John 19:32-33 says, “So the soldiers came and broke the legs of the first, and of the other who had been crucified with him. But when they came to Jesus and saw that he was already dead , they did not break his legs.” My pastor pointed out that they broke the legs to hurry up their death. The thieves would no longer be able to pull themselves up, so they would suffocate to death. That painful act for one of those thieves hurried him into eternity! He no longer suffers! But they didn’t break Christ’s legs because He was already dead. What’s the significance of this? Christ willingly gave up His life for us! “He said, “It is finished,” and He bowed His head and gave up His spirit.” (John 19:30).

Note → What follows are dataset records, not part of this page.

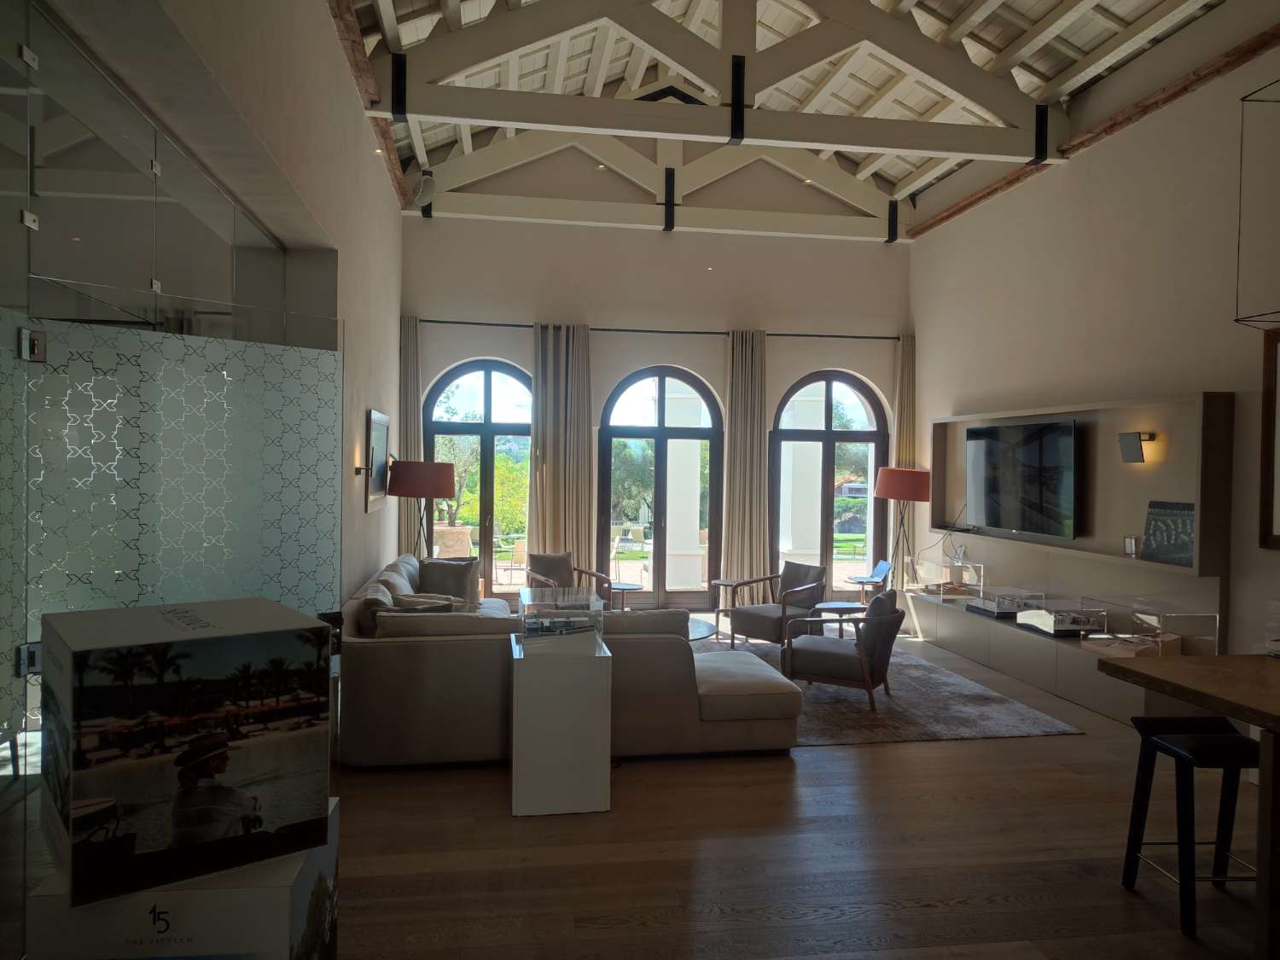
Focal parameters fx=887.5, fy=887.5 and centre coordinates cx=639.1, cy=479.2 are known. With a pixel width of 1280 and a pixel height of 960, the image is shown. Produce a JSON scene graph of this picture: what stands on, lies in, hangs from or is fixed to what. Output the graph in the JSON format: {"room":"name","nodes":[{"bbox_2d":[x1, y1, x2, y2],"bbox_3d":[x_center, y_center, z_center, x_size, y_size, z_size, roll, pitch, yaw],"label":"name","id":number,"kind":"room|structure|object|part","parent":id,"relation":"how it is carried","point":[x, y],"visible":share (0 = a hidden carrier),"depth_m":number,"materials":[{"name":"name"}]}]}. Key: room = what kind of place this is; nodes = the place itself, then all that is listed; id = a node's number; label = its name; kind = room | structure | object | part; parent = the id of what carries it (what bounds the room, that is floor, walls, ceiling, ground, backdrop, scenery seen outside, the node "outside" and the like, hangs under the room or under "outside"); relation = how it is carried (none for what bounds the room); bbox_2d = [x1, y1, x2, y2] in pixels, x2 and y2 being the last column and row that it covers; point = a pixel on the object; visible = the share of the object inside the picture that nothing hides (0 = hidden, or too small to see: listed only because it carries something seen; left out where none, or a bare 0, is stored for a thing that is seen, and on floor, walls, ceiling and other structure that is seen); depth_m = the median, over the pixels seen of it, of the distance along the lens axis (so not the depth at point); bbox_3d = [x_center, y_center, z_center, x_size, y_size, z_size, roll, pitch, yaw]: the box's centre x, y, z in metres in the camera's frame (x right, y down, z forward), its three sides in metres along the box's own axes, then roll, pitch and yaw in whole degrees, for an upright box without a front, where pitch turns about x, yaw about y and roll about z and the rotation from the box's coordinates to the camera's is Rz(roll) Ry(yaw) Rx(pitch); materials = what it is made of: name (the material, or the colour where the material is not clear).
{"room":"living room","nodes":[
{"label":"living room","id":0,"kind":"room"},
{"bbox_2d":[33,0,405,600],"bbox_3d":[-1.852,-0.522,4.739,0.320,4.178,7.059,1,1,-9],"label":"left wall","id":1,"kind":"structure","parent":0,"point":[337,66],"depth_m":5.10,"materials":[{"name":"paint"}]},
{"bbox_2d":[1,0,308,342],"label":"glass panel","id":2,"kind":"object","parent":1,"relation":"attached to","point":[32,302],"visible":0.89,"depth_m":2.83,"materials":[{"name":"clear glass"}]},
{"bbox_2d":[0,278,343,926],"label":"glass partition","id":3,"kind":"object","parent":1,"relation":"attached to","point":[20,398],"visible":0.85,"depth_m":2.73,"materials":[{"name":"glass"}]},
{"bbox_2d":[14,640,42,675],"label":"door hinge","id":4,"kind":"object","parent":3,"relation":"attached to","point":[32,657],"visible":0.54,"depth_m":2.29,"materials":[{"name":"silver metal"}]},
{"bbox_2d":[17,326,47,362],"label":"door hinge","id":5,"kind":"object","parent":3,"relation":"attached to","point":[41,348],"visible":0.85,"depth_m":2.29,"materials":[{"name":"silver metal"}]},
{"bbox_2d":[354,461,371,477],"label":"wall sconce","id":6,"kind":"object","parent":1,"relation":"attached to","point":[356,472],"visible":0.95,"depth_m":6.35,"materials":[{"name":"metal"}]},
{"bbox_2d":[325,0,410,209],"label":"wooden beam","id":7,"kind":"structure","parent":1,"relation":"attached to","point":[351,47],"depth_m":6.12,"materials":[{"name":"brown wood"}]},
{"bbox_2d":[363,409,389,511],"bbox_3d":[-2.112,-0.149,7.178,0.034,0.772,1.061,1,1,-9],"label":"picture","id":8,"kind":"object","parent":1,"relation":"attached to","point":[377,437],"visible":0.98,"depth_m":7.04},
{"bbox_2d":[411,168,436,208],"bbox_3d":[-1.887,-2.561,7.762,0.237,0.407,0.277,1,1,-9],"label":"speaker","id":9,"kind":"object","parent":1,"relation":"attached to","point":[427,183],"visible":0.95,"depth_m":7.70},
{"bbox_2d":[395,210,911,612],"bbox_3d":[0.237,-1.035,9.422,5.207,4.939,0.322,1,1,-9],"label":"back wall","id":10,"kind":"structure","parent":0,"point":[701,361],"depth_m":9.26,"materials":[{"name":"paint"}]},
{"bbox_2d":[422,358,535,598],"bbox_3d":[-1.634,0.070,9.471,1.321,2.660,0.132,1,1,-9],"label":"arched window","id":11,"kind":"structure","parent":10,"relation":"in","point":[488,398],"depth_m":9.46,"materials":[{"name":"brown glass"}]},
{"bbox_2d":[599,366,723,610],"bbox_3d":[0.246,0.108,9.740,1.400,2.630,0.132,1,1,-9],"label":"arched window","id":12,"kind":"structure","parent":10,"relation":"in","point":[660,576],"depth_m":9.73,"materials":[{"name":"brown glass"}]},
{"bbox_2d":[419,318,905,340],"bbox_3d":[0.322,-1.543,9.193,4.938,0.067,0.153,1,1,-9],"label":"curtain rod","id":13,"kind":"object","parent":10,"relation":"attached to","point":[772,334],"visible":0.78,"depth_m":9.12,"materials":[{"name":"black metal"}]},
{"bbox_2d":[396,314,422,553],"bbox_3d":[-2.149,-0.104,8.762,0.560,2.998,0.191,1,1,-9],"label":"curtain","id":14,"kind":"object","parent":13,"relation":"hanging from","point":[415,407],"visible":0.59,"depth_m":8.75,"materials":[{"name":"beige fabric"}]},
{"bbox_2d":[528,323,593,570],"bbox_3d":[-0.792,-0.075,8.958,0.680,2.949,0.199,1,1,-9],"label":"curtain","id":15,"kind":"object","parent":13,"relation":"hanging from","point":[584,431],"visible":0.84,"depth_m":8.97,"materials":[{"name":"beige fabric"}]},
{"bbox_2d":[720,329,769,605],"bbox_3d":[1.140,-0.059,9.242,0.625,2.978,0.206,1,1,-9],"label":"curtain","id":16,"kind":"object","parent":13,"relation":"hanging from","point":[748,426],"visible":0.92,"depth_m":9.25,"materials":[{"name":"beige fabric"}]},
{"bbox_2d":[891,334,915,586],"bbox_3d":[2.792,-0.029,9.398,0.509,2.988,0.192,1,1,-9],"label":"curtain","id":17,"kind":"object","parent":13,"relation":"hanging from","point":[904,353],"visible":0.57,"depth_m":9.40,"materials":[{"name":"beige fabric"}]},
{"bbox_2d":[772,369,886,599],"bbox_3d":[2.092,0.114,9.979,1.325,2.639,0.132,1,1,-9],"label":"arched window","id":18,"kind":"structure","parent":10,"relation":"in","point":[844,437],"depth_m":9.97,"materials":[{"name":"glass"}]},
{"bbox_2d":[341,0,1245,237],"bbox_3d":[0.862,-3.174,6.842,5.298,1.978,6.880,1,1,-9],"label":"ceiling","id":19,"kind":"structure","parent":0,"point":[997,41],"depth_m":7.01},
{"bbox_2d":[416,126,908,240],"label":"roof truss","id":20,"kind":"object","parent":19,"relation":"attached to","point":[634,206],"visible":0.88,"depth_m":9.31,"materials":[{"name":"white wood"}]},
{"bbox_2d":[364,0,1068,172],"bbox_3d":[0.671,-3.337,6.765,5.209,1.521,0.209,1,1,-9],"label":"roof truss","id":21,"kind":"object","parent":19,"relation":"attached to","point":[441,113],"visible":0.98,"depth_m":6.70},
{"bbox_2d":[1234,80,1279,330],"bbox_3d":[2.184,-1.380,2.375,0.644,1.962,0.768,1,1,-9],"label":"pendant lamp","id":22,"kind":"object","parent":19,"relation":"hanging from","point":[1244,101],"visible":1,"depth_m":2.64,"materials":[{"name":"black"}]},
{"bbox_2d":[329,618,1276,959],"bbox_3d":[0.751,1.563,4.614,5.759,0.125,8.714,1,1,-9],"label":"floor","id":23,"kind":"structure","parent":0,"point":[1069,748],"depth_m":3.54,"materials":[{"name":"brown wood"}]},
{"bbox_2d":[28,790,342,959],"bbox_3d":[-0.973,1.154,1.991,0.515,0.721,0.445,1,1,-9],"label":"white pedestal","id":24,"kind":"object","parent":23,"relation":"on","point":[231,907],"visible":0.59,"depth_m":1.77,"materials":[{"name":"white"}]},
{"bbox_2d":[39,596,336,906],"bbox_3d":[-1.045,0.572,2.042,0.541,0.484,0.454,0,1,-40],"label":"box","id":25,"kind":"object","parent":24,"relation":"on","point":[319,630],"visible":0.98,"depth_m":1.85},
{"bbox_2d":[389,458,454,556],"bbox_3d":[-1.743,0.621,7.021,0.530,1.594,0.522,1,1,-9],"label":"floor lamp","id":26,"kind":"object","parent":23,"relation":"on","point":[415,493],"visible":0.82,"depth_m":6.82,"materials":[{"name":"metal"}]},
{"bbox_2d":[510,632,611,816],"bbox_3d":[-0.382,1.033,4.176,0.427,0.909,0.520,1,1,-9],"label":"white pedestal","id":27,"kind":"object","parent":23,"relation":"on","point":[547,692],"visible":0.91,"depth_m":3.90,"materials":[{"name":"white"}]},
{"bbox_2d":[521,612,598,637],"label":"scale model","id":28,"kind":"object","parent":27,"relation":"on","point":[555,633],"visible":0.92,"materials":[{"name":"plastic"}]},
{"bbox_2d":[516,586,605,653],"bbox_3d":[-0.362,0.648,4.033,0.396,0.289,0.360,1,1,-9],"label":"glass display case","id":29,"kind":"object","parent":27,"relation":"on","point":[523,625],"visible":0.99,"depth_m":3.86,"materials":[{"name":"clear glass"}]},
{"bbox_2d":[523,552,613,608],"bbox_3d":[-0.673,1.076,8.305,0.692,0.750,0.671,0,1,-36],"label":"armchair","id":30,"kind":"object","parent":23,"relation":"on","point":[566,571],"visible":0.59,"depth_m":8.38,"materials":[{"name":"brown fabric"}]},
{"bbox_2d":[337,548,802,768],"bbox_3d":[-0.548,1.052,6.324,2.599,0.799,3.423,1,1,-9],"label":"sectional sofa","id":31,"kind":"object","parent":23,"relation":"on","point":[417,652],"visible":0.74,"depth_m":4.65,"materials":[{"name":"fabric"}]},
{"bbox_2d":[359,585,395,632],"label":"throw pillow","id":32,"kind":"object","parent":31,"relation":"on","point":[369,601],"visible":0.36,"depth_m":4.94,"materials":[{"name":"fabric"}]},
{"bbox_2d":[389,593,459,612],"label":"throw pillow","id":33,"kind":"object","parent":31,"relation":"on","point":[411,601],"visible":0.34,"depth_m":5.79,"materials":[{"name":"fabric"}]},
{"bbox_2d":[416,557,479,603],"bbox_3d":[-1.559,0.837,7.245,0.469,0.398,0.303,1,1,24],"label":"throw pillow","id":34,"kind":"object","parent":31,"relation":"on","point":[433,571],"visible":0.81,"depth_m":7.19,"materials":[{"name":"fabric"}]},
{"bbox_2d":[607,581,643,610],"bbox_3d":[-0.143,1.231,8.378,0.387,0.449,0.390,1,1,-9],"label":"side table","id":35,"kind":"object","parent":23,"relation":"on","point":[624,587],"visible":0.79,"depth_m":8.29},
{"bbox_2d":[708,576,744,639],"bbox_3d":[0.867,1.220,8.433,0.405,0.497,0.418,1,1,-9],"label":"side table","id":36,"kind":"object","parent":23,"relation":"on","point":[724,582],"visible":0.79,"depth_m":8.39,"materials":[{"name":"brown wood"}]},
{"bbox_2d":[843,558,892,603],"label":"side table","id":37,"kind":"object","parent":23,"relation":"on","point":[881,568],"visible":0.85,"depth_m":8.75,"materials":[{"name":"blue"}]},
{"bbox_2d":[688,632,1081,744],"bbox_3d":[1.032,1.477,6.709,2.722,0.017,3.356,1,1,-9],"label":"rug","id":38,"kind":"object","parent":23,"relation":"on","point":[841,703],"visible":0.48,"depth_m":5.81,"materials":[{"name":"grey carpet"}]},
{"bbox_2d":[684,616,717,642],"bbox_3d":[0.041,1.270,6.621,1.066,0.335,1.096,1,1,-9],"label":"coffee table","id":39,"kind":"object","parent":38,"relation":"on","point":[698,625],"visible":0.24,"depth_m":6.52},
{"bbox_2d":[730,560,829,650],"bbox_3d":[1.223,1.104,7.675,0.671,0.734,0.657,0,1,-40],"label":"armchair","id":40,"kind":"object","parent":38,"relation":"on","point":[748,622],"visible":0.93,"depth_m":7.57,"materials":[{"name":"fabric"}]},
{"bbox_2d":[813,600,867,639],"bbox_3d":[1.599,1.233,7.076,0.437,0.459,0.437,1,1,-9],"label":"side table","id":41,"kind":"object","parent":38,"relation":"on","point":[825,606],"visible":0.76,"depth_m":7.01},
{"bbox_2d":[783,587,903,713],"bbox_3d":[1.402,1.117,6.056,0.728,0.757,0.720,1,1,25],"label":"armchair","id":42,"kind":"object","parent":38,"relation":"on","point":[846,660],"visible":0.99,"depth_m":5.80,"materials":[{"name":"brown"}]},
{"bbox_2d":[874,465,932,587],"bbox_3d":[2.568,0.676,8.709,0.529,1.595,0.533,1,1,-9],"label":"floor lamp","id":43,"kind":"object","parent":23,"relation":"on","point":[888,496],"visible":0.89,"depth_m":8.51,"materials":[{"name":"metal"}]},
{"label":"lamp shade","id":44,"kind":"part","parent":43,"relation":"part of","materials":[{"name":"fabric"}]},
{"bbox_2d":[901,586,1218,723],"bbox_3d":[3.014,1.315,7.074,0.470,0.411,3.544,1,1,-9],"label":"media console","id":45,"kind":"object","parent":23,"relation":"on","point":[960,622],"visible":0.67,"depth_m":6.42,"materials":[{"name":"wood"}]},
{"bbox_2d":[911,557,986,598],"bbox_3d":[2.826,0.889,8.103,0.348,0.356,0.800,1,1,-9],"label":"glass display case","id":46,"kind":"object","parent":45,"relation":"on","point":[945,584],"visible":0.96,"depth_m":7.92,"materials":[{"name":"clear glass"}]},
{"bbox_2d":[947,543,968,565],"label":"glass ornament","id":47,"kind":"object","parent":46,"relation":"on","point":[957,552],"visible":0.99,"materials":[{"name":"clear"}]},
{"bbox_2d":[961,586,1045,617],"bbox_3d":[2.955,0.989,7.228,0.396,0.200,0.547,1,1,-9],"label":"glass display case","id":48,"kind":"object","parent":45,"relation":"on","point":[997,606],"visible":0.94,"depth_m":7.06,"materials":[{"name":"clear glass"}]},
{"bbox_2d":[1012,595,1105,636],"bbox_3d":[3.064,0.995,6.513,0.380,0.219,0.515,1,1,-9],"label":"glass display case","id":49,"kind":"object","parent":45,"relation":"on","point":[1077,622],"visible":0.97,"depth_m":6.34,"materials":[{"name":"clear glass"}]},
{"bbox_2d":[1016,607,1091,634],"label":"scale model","id":50,"kind":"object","parent":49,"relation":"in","point":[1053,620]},
{"bbox_2d":[1086,597,1213,656],"bbox_3d":[3.228,0.937,5.719,0.399,0.318,0.685,1,1,-9],"label":"glass display case","id":51,"kind":"object","parent":45,"relation":"on","point":[1132,636],"visible":0.97,"depth_m":5.50,"materials":[{"name":"clear glass"}]},
{"bbox_2d":[1101,658,1279,959],"bbox_3d":[2.614,1.135,2.232,1.324,0.872,2.529,1,1,-9],"label":"bar table","id":52,"kind":"object","parent":23,"relation":"on","point":[1220,673],"visible":0.98,"depth_m":2.83,"materials":[{"name":"brown wood"}]},
{"bbox_2d":[1120,713,1262,939],"bbox_3d":[2.029,1.219,3.177,0.401,0.657,0.393,1,1,-9],"label":"bar stool","id":53,"kind":"object","parent":23,"relation":"on","point":[1164,746],"visible":0.91,"depth_m":3.16,"materials":[{"name":"black wood"}]},
{"bbox_2d":[910,16,1279,671],"bbox_3d":[3.663,-0.694,5.103,0.250,4.429,8.727,1,1,-9],"label":"right wall","id":54,"kind":"structure","parent":0,"point":[1072,176],"depth_m":6.14,"materials":[{"name":"paint"}]},
{"bbox_2d":[928,393,1231,579],"bbox_3d":[3.142,0.173,7.031,0.264,1.456,3.378,1,1,-9],"label":"wall shelf unit","id":55,"kind":"object","parent":54,"relation":"attached to","point":[1117,522],"visible":0.73,"depth_m":6.26,"materials":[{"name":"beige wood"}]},
{"bbox_2d":[964,418,1078,540],"bbox_3d":[3.150,-0.003,7.367,0.150,0.923,1.568,1,1,-9],"label":"television","id":56,"kind":"object","parent":55,"relation":"attached to","point":[1034,447],"visible":0.99,"depth_m":7.20,"materials":[{"name":"black"}]},
{"bbox_2d":[1122,535,1139,556],"bbox_3d":[3.325,0.451,5.985,0.076,0.136,0.115,0,1,-29],"label":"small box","id":57,"kind":"object","parent":55,"relation":"on","point":[1130,549],"visible":1,"depth_m":5.97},
{"bbox_2d":[1117,430,1155,462],"bbox_3d":[3.368,-0.221,6.015,0.180,0.199,0.187,1,1,-9],"label":"wall lamp","id":58,"kind":"object","parent":55,"relation":"attached to","point":[1132,447],"visible":0.98,"depth_m":5.99,"materials":[{"name":"grey"}]},
{"bbox_2d":[1142,500,1195,566],"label":"picture","id":59,"kind":"object","parent":55,"relation":"on","point":[1188,533],"visible":0.89,"depth_m":5.70,"materials":[{"name":"black"}]},
{"bbox_2d":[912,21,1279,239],"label":"wooden beam","id":60,"kind":"structure","parent":54,"relation":"attached to","point":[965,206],"depth_m":6.28,"materials":[{"name":"brown wood"}]},
{"bbox_2d":[1257,326,1279,549],"bbox_3d":[3.663,-0.216,4.452,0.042,1.257,1.259,1,1,-9],"label":"picture frame","id":61,"kind":"object","parent":54,"relation":"attached to","point":[1268,404],"visible":0.99,"depth_m":5.01,"materials":[{"name":"brown"}]},
{"label":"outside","id":62,"kind":"structure","parent":0,"visible":0},
{"label":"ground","id":63,"kind":"structure","parent":62,"visible":0},
{"bbox_2d":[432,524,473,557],"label":"planter","id":64,"kind":"object","parent":63,"relation":"on","point":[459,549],"visible":0.58,"depth_m":10.44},
{"bbox_2d":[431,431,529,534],"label":"tree","id":65,"kind":"object","parent":63,"relation":"on","point":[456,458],"visible":0.43,"materials":[{"name":"green plant"}]},
{"bbox_2d":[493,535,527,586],"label":"patio chair","id":66,"kind":"object","parent":63,"relation":"on","point":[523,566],"visible":0.79,"depth_m":11.58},
{"bbox_2d":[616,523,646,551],"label":"patio chair","id":67,"kind":"object","parent":63,"relation":"on","point":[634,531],"visible":0.9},
{"bbox_2d":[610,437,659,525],"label":"tree","id":68,"kind":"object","parent":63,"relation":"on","point":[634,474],"visible":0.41,"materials":[{"name":"green plant"}]},
{"bbox_2d":[662,381,703,592],"bbox_3d":[0.574,-0.107,11.331,0.568,3.065,0.573,1,1,-9],"label":"column","id":69,"kind":"structure","parent":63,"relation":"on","point":[690,472],"depth_m":11.13,"materials":[{"name":"white paint"}]},
{"bbox_2d":[778,386,826,565],"bbox_3d":[2.078,-0.063,11.482,0.648,3.087,0.648,1,1,-9],"label":"column","id":70,"kind":"structure","parent":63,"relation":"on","point":[788,547],"depth_m":11.26,"materials":[{"name":"white paint"}]},
{"bbox_2d":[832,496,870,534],"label":"bush","id":71,"kind":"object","parent":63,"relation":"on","point":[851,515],"visible":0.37,"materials":[{"name":"green plant"}]}
]}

“When the centurion and those who were with him, keeping watch over Jesus, saw the earthquake and what took place, they were filled with awe and said, “Truly this was the Son of God”” (Matthew 27:54). Another possible conversion at the cross! My point is that these people simply believed and confessed; they didn’t pray a magical prayer. Again, I’m not saying the prayer is wrong, but we should be wary of holding onto it. Remember, “we have all become like one who is unclean, and all our righteous deeds are like a polluted garment. We all fade like a leaf, and our iniquities, like the wind, take us away” (Isaiah 64:6). There is nothing we can do to earn our way to heaven, not even praying a prayer. It’s all about faith. For an adult praying a prayer is their way of confessing, but for a child being taught to pray a prayer puts them emphasis on the prayer and not on faith. My concern is that children will, like I did, misunderstand and worry about the prayer. That’s why I think we need to teach kids to believe that Christ can save them from their sins and that He is the Son of God. We don’t need to teach them about a sinner’s prayer, although we certainly do need to teach them how to pray. I’m just concerned that we’re teaching kids to pray a prayer and viola! they’re now saved! For some of those kids they just prayed the prayer, and they didn’t actually put their faith in Christ. They’ll cling to that prayer, to that action, for their salvation. Never realizing it’s all about faith! Or some may pray the prayer and then for years doubt their salvation because they aren’t sure if they prayed it right. When kids come to us, we pray with them. Often times we coach them through the whole prayer because they’ll tell us they don’t know how to pray. They need to be telling God what they just told us. Christ doesn’t command us to be eloquent! The thief didn’t make an eloquent testimony of faith. Instead, he just believed. The thief knew he had sinned and asked Jesus to remember him. This man is in heaven right now because He acknowledged Christ’s lordship and believed Christ would save Him. Let’s put the emphasis where it really belongs!